Saved entries
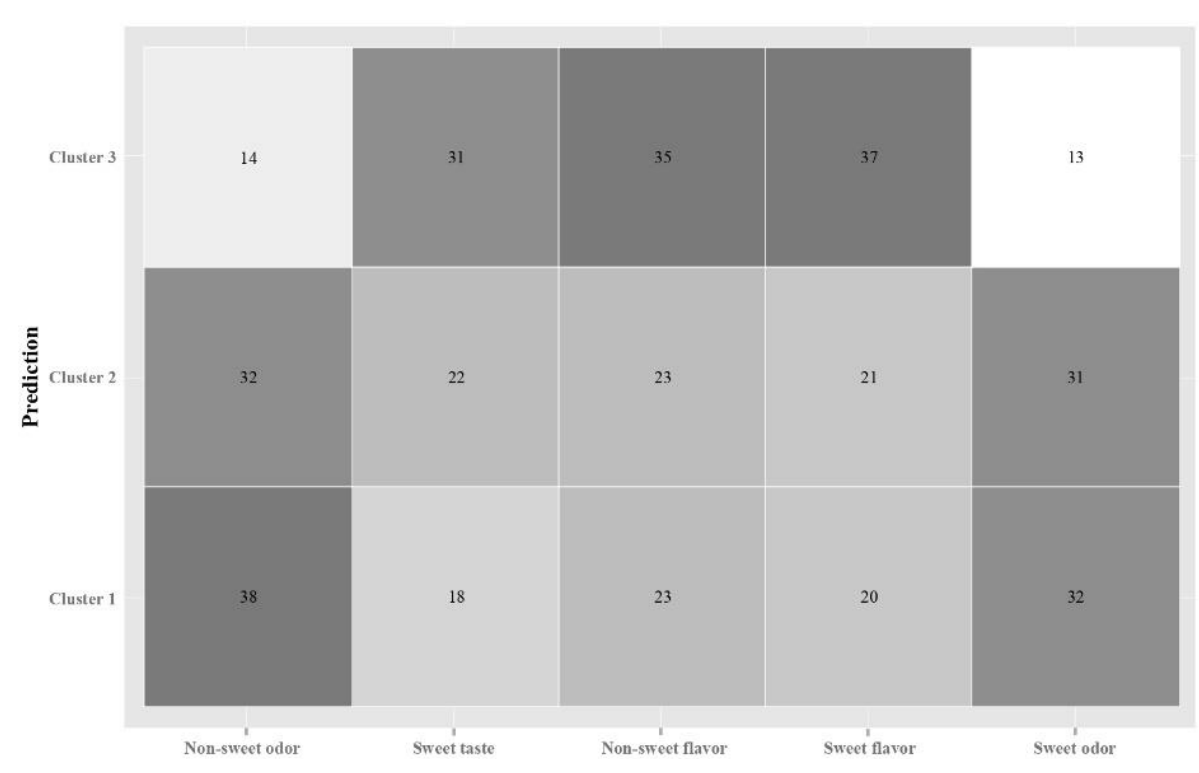
Figure 3. Confusion matrix of clusters and epochs.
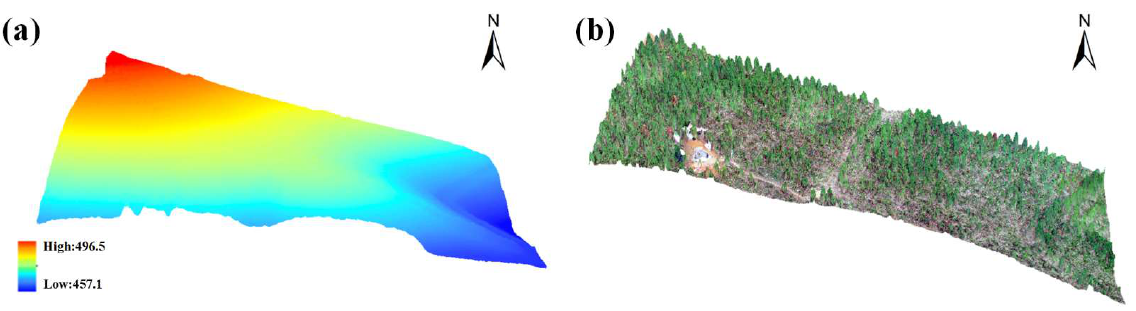
Figure 3. DEM derived from UAV images ( a ) and 3D visualization of UAV image in 2021 overlayed DEM ( b ) in the study area.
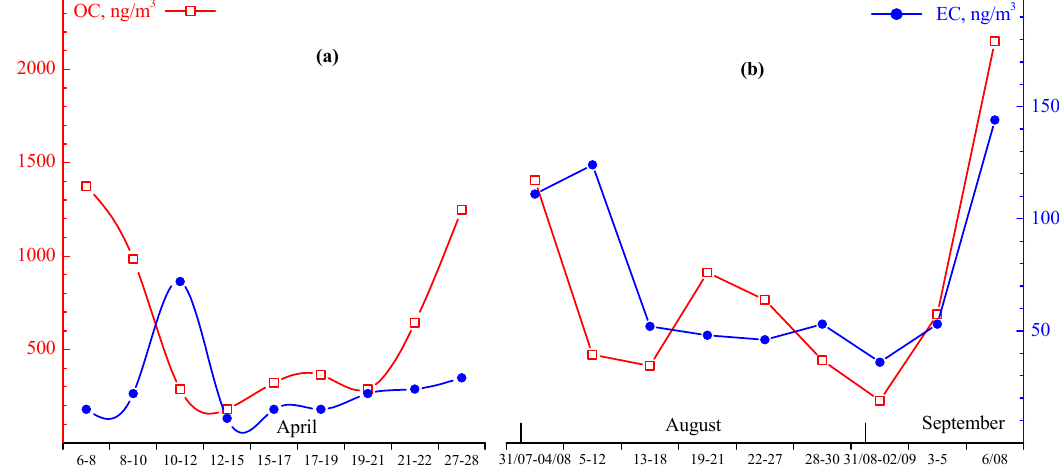
Figure 10. Variations in OC and EC concentrations in expedition of RV Akademik Tryoshnikov ( a ) and Professor Multanovskiy ( b ).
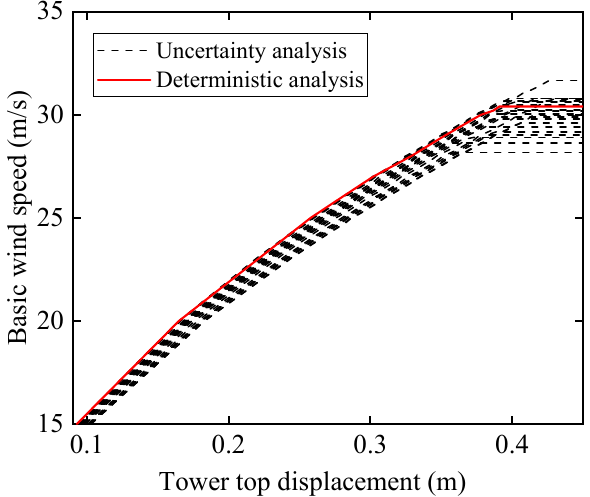
Figure 10. Pushover curves for transmission tower models.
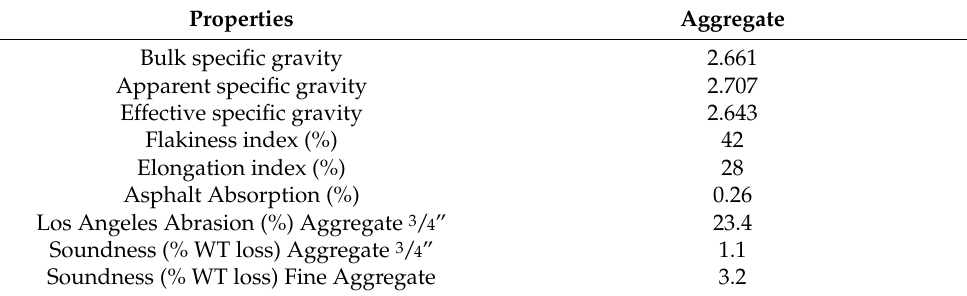
Table 1. Properties of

> _What to work on_:
All the lines above should be reproduced exactly, and none of the pictures.

> _Task output_:
Figure 3. Confusion matrix of clusters and epochs.
Figure 3. DEM derived from UAV images ( a ) and 3D visualization of UAV image in 2021 overlayed DEM ( b ) in the study area.
Figure 10. Variations in OC and EC concentrations in expedition of RV Akademik Tryoshnikov ( a ) and Professor Multanovskiy ( b ).
Figure 10. Pushover curves for transmission tower models.
Table 1. Properties of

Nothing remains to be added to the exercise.